Evaluation of blood collection tubes using selected reaction monitoring MS: implications for proteomic biomarker studies.

An emphasis of current proteomic research is the validation of plasma protein biomarkers. The process of blood collection itself is critical to the accuracy and reproducibility of quantitative biomarker assays. We have developed selected reaction monitoring (SRM) assays to analyse thirteen abundant plasma proteins and evaluated the impact of three different blood collection tubes on the levels of these proteins. We also assessed the implications of the time taken to analyse plasma samples by evaluating the recovery of these proteins. We showed that SRM detects minor differences in the levels of some proteins which can be attributed to collection tube type. The average recovery for 12 of 18 assays was higher for proteins that were collected in tubes containing protease inhibitors compared to conventional collection tubes. For five of the assays, the differential recovery was statistically significant. Delaying MS analysis of a freeze-thawed sample for 1 hour showed greatly reduced recovery of these analytes; however differences attributed to tube type were only evident at the baseline timepoint. Finally, we assessed the natural variation of circulating levels of these proteins in a cohort of seven healthy individuals. This study provides useful information for researchers contemplating blood collection for undertaking protein biomarker studies.

Towards clinical applications of selected reaction monitoring for plasma protein biomarker studies.
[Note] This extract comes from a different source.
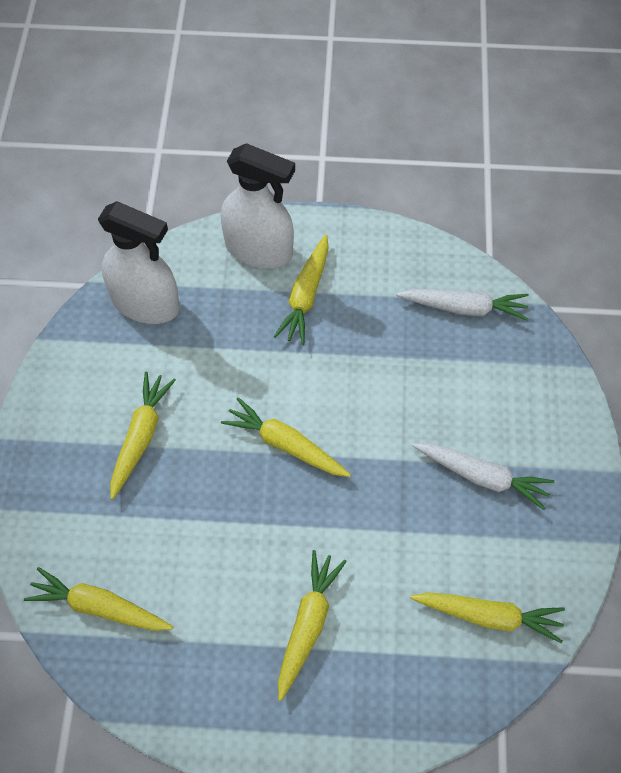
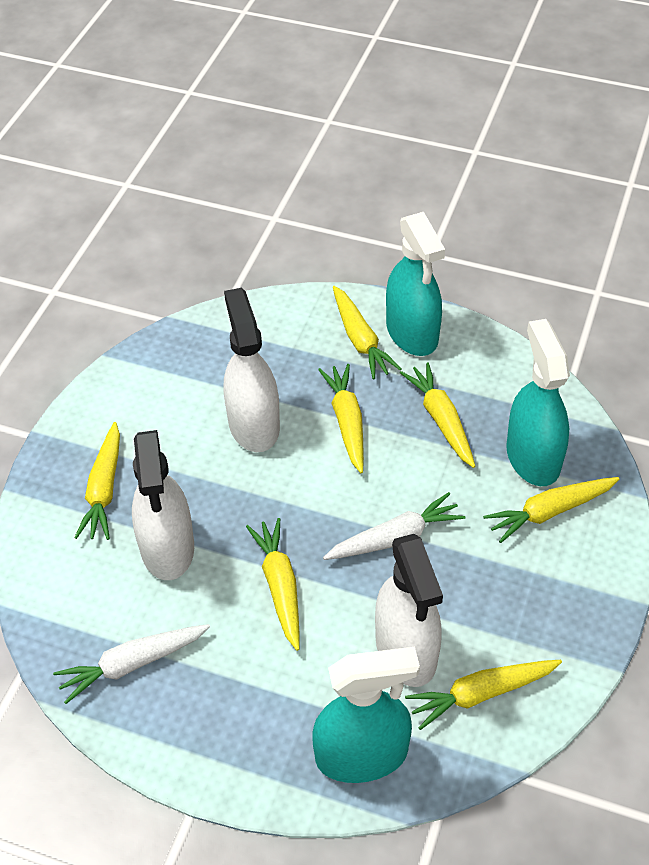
turquoise spray bottle: 0 -> 3
white spray bottle: 2 -> 3
yellow carrot: 6 -> 7

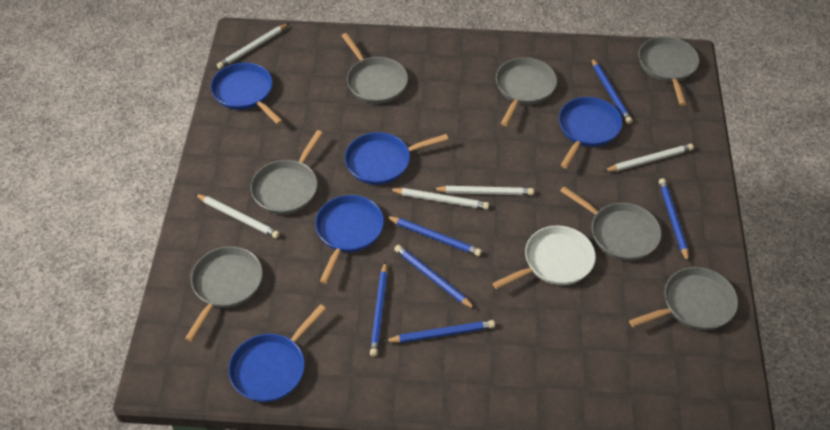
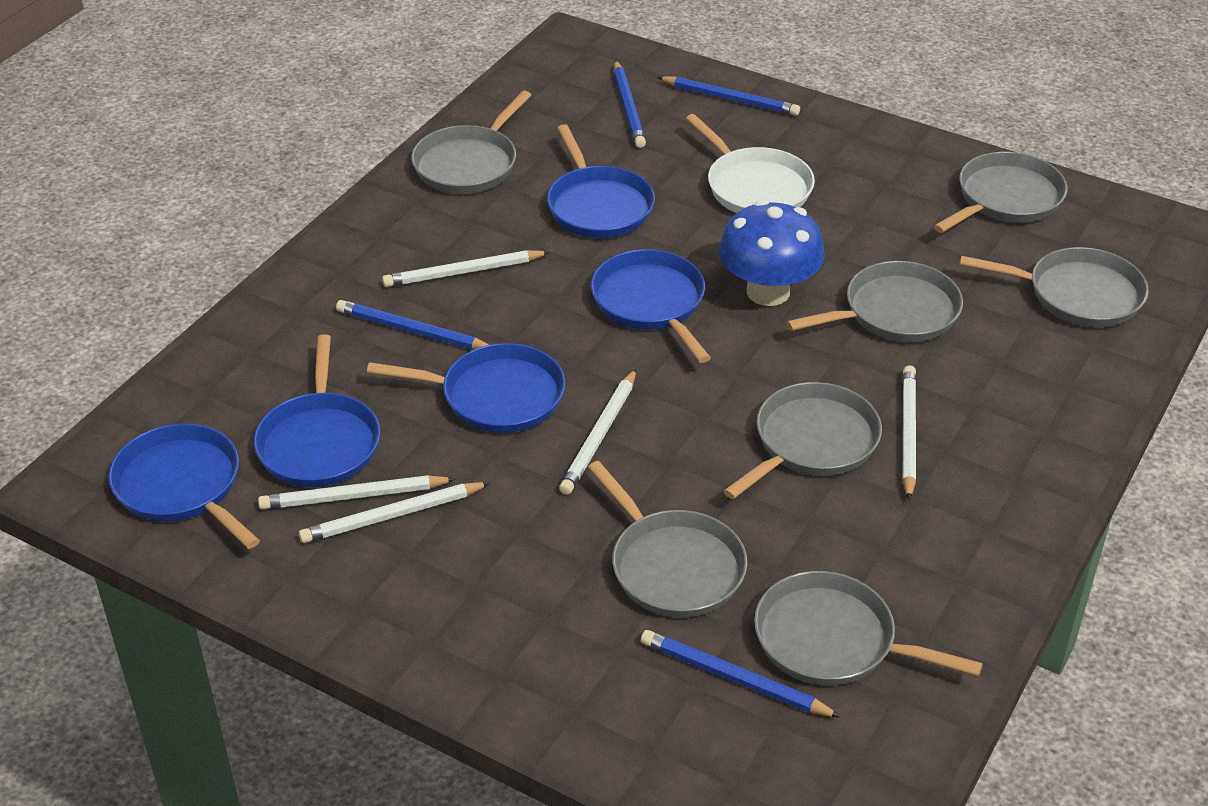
blue mushroom: 0 -> 1
blue pencil: 6 -> 4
The widespread clinical adoption of protein biomarkers with diagnostic, prognostic and/or predictive value remains a formidable challenge for the biomedical community. From discovery to validation, the path to biomarkers of clinical relevance abounds with many protein candidates, yet so few concrete examples have been substantiated. In this review, we focus on the recent adoption of selected reaction monitoring (SRM) of plasma proteins in the path to clinical use for a broad range of diseases including cancer, cardiovascular disease, genetic disorders and various metabolic disorders. Recent progress reveals a promising outlook for clinical applications using SRM, which now provides the routine analysis of clinically relevant protein markers at low nanogram per millilitre in plasma.

Remarkable temporal stability of high-abundance human plasma proteins assessed by targeted mass spectrometry.

PURPOSE: To examine temporal fluctuations in selected plasma protein levels over a period of nearly 4 months and assess biological variation of these proteins across a healthy population cohort. EXPERIMENTAL DESIGN: Plasma was collected from ten healthy volunteers over two time-courses: (i) weekly for 4 weeks; (ii) bimonthly over 4 months and depleted of albumin and IgG. SRM MS was used to determine the relative quantitation of 31 plasma proteins commonly observed in biomarker studies over these time courses. Estimates of between-subject and within-subject biological variances determined by SRM were calculated for each protein. RESULTS: Replicate analysis demonstrated the high precision of SRM assays of plasma proteins. Statistical analysis indicated that none of the measured proteins exhibited significant temporal fluctuations over either time course. Overall, time-based intraindividual quantitative variation of plasma protein levels was considerably lower than biological variation occurring between individual volunteers. CONCLUSIONS AND CLINICAL RELEVANCE: This study is the first to show robust temporal stability of the plasma proteome in healthy individuals using SRM-based peptide quantitation. This is important as it provides a strong basis for reliable detection of disease/treatment-related changes of these plasma proteins and others using SRM.